Even with a possible shift in the social causes of breast cancer, reported afflictions may have increased during the mid-nineteenth century due to the improvements in surgery practices. The development of anesthesia and blood transfusions during this time made survival after surgery more possible. Diagnoses increased alongside the improved survival rates from the surgeries, suggesting that surgery was not understandably sought prior due to the possibility of pain and even death (4). In London, while the statistics noted in Lewisham‘s 1967 report show that there were men who were diagnosed with it, most men did not seek treatment until it began to affect their way of life (4). When analyzing the numbers in the numbers of diagnoses and actual surgeries mentioned from the reports, it appears both men and women felt perhaps ashamed of their cancer, but for different social reasons. Breast cancer was seen as an effeminate form of cancer due to the high prevalence in women. On the other hand, lung cancer was reported higher in males than in females, often seeing an increase in one and a decrease in the other during the same years. Lung cancer was not regarded as a masculine form of cancer, and incidence reports do show that it affected men and women almost equally, suggesting that when without the possibility of stigma, cancer reports could be unaffected.

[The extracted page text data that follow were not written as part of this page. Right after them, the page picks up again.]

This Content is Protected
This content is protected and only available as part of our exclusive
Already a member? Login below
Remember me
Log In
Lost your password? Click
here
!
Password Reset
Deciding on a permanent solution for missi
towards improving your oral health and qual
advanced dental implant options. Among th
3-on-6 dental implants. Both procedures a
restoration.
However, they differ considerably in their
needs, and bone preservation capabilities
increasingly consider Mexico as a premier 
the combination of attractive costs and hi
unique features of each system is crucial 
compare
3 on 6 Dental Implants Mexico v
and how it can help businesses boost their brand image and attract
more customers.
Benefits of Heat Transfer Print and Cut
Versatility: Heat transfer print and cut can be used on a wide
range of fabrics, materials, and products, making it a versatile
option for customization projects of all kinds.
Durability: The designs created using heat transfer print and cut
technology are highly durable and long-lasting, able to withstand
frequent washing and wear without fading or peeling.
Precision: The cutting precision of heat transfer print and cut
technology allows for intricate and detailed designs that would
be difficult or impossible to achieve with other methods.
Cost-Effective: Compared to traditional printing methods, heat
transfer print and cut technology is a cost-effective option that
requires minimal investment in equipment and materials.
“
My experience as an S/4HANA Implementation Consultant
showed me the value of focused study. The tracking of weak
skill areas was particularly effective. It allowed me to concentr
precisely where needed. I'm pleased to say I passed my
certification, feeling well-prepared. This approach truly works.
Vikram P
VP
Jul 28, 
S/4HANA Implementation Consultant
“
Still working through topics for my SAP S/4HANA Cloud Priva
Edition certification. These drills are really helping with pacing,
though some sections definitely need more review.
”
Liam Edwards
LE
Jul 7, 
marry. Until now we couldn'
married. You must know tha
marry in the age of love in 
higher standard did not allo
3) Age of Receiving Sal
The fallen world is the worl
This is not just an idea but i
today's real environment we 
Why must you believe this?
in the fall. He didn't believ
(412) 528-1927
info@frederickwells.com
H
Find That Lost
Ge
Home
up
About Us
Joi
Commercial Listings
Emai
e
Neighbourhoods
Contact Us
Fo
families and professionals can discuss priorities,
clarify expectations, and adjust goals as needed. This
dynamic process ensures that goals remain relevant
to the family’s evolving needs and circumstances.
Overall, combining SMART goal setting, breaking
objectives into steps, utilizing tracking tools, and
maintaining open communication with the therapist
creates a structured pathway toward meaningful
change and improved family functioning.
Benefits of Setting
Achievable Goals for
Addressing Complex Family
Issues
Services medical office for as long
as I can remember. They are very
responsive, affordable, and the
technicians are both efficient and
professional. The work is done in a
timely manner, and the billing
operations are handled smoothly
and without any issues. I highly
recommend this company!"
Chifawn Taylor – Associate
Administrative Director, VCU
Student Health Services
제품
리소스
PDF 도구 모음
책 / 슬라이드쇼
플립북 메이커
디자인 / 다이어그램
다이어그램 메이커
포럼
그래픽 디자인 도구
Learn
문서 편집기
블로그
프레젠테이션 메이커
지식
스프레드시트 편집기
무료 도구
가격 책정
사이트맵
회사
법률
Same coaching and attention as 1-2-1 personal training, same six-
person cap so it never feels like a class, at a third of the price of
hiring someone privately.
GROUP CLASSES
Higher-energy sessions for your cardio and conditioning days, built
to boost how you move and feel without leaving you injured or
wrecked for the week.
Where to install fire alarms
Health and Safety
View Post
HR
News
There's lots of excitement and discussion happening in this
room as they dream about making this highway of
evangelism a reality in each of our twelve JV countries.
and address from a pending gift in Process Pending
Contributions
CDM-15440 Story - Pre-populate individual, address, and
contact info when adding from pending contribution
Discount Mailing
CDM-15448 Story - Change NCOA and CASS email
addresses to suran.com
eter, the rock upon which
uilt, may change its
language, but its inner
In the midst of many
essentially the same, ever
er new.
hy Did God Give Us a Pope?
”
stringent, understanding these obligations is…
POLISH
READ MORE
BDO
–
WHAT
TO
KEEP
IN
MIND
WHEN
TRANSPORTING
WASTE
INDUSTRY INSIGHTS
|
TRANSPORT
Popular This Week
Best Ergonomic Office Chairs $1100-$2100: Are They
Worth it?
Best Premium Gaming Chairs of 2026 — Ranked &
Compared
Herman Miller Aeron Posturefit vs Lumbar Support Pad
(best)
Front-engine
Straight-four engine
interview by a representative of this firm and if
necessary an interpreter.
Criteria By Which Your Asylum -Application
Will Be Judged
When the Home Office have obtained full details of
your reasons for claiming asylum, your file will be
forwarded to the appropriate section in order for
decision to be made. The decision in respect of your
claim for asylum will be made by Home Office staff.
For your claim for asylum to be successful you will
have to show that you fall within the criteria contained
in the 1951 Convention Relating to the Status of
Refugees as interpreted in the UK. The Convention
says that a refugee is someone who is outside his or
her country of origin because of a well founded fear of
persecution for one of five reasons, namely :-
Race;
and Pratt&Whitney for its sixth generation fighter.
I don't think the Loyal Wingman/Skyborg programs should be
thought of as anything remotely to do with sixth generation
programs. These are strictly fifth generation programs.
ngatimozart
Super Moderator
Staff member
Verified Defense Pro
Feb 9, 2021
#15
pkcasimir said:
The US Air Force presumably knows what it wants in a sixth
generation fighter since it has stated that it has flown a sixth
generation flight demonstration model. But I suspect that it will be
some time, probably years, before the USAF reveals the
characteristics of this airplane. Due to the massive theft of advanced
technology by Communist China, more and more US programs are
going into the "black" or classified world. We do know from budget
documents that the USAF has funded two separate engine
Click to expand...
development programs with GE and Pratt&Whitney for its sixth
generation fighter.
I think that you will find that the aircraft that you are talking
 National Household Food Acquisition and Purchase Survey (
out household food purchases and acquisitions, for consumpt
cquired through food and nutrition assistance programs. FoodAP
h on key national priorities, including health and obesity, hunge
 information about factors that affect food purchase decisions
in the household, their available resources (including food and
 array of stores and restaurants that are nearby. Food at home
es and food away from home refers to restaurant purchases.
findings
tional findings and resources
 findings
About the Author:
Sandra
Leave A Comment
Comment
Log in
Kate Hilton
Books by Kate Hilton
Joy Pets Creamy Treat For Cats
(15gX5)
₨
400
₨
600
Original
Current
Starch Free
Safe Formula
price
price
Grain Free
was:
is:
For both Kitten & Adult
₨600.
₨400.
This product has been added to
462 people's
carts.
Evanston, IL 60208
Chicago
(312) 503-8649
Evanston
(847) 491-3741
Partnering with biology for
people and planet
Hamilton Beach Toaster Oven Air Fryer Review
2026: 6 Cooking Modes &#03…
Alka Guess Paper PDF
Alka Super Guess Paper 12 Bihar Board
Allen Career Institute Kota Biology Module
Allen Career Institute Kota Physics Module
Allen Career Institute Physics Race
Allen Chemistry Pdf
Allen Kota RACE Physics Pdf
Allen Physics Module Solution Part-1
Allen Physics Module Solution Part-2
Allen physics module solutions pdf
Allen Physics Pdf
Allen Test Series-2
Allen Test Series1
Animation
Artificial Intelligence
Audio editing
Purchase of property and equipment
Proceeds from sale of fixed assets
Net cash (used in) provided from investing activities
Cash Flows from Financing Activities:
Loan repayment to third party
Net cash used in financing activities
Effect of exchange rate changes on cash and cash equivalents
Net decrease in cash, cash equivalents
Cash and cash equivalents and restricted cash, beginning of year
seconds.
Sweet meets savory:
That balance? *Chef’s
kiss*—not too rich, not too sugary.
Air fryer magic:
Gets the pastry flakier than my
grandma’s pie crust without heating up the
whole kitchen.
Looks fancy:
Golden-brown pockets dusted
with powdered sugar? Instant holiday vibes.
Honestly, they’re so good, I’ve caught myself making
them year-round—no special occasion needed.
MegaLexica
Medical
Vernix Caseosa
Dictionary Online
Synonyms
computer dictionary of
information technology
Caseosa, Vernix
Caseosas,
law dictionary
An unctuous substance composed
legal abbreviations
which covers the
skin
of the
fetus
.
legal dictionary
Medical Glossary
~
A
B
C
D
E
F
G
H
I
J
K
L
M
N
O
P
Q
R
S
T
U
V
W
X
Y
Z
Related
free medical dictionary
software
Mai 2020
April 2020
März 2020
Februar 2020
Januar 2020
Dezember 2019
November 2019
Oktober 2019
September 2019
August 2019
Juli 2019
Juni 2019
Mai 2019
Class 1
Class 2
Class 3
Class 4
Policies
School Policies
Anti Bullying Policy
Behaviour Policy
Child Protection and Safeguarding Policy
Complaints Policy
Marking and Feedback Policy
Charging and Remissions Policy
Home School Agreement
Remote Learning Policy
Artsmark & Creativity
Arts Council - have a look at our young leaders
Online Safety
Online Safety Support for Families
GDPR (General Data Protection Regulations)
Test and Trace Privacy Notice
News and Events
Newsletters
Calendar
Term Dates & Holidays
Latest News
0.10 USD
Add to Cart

Today, less than 10% of women undergo a mastectomy (2). This can be attributed to modern scientific developments in the therapies for breast cancer, such as hormone treatments, surgeries, and biological therapies. Although some MOH reports, such as those from Lambeth in 1969 and Wandsworth in 1972, encouraged the importance of routine at-home breast examinations, it was in the advent of mammographies that breast cancer detection has considerably increased (4). Although breast cancer typically affects women more than men, the number of male diagnoses appears to have increased over the years (4). Likened to the early 1900’s shift in breast cancer reports of women affected in London, men may feel more comfortable in seeking medical opinions involving such conditions as breast cancer. The social implications and stereotypes of breast cancer appear to have affected documented historical reports and may continue to today. While some forms and stages of cancer are extremely difficult to treat, negative social implications should not add any further to the hardships of cancer.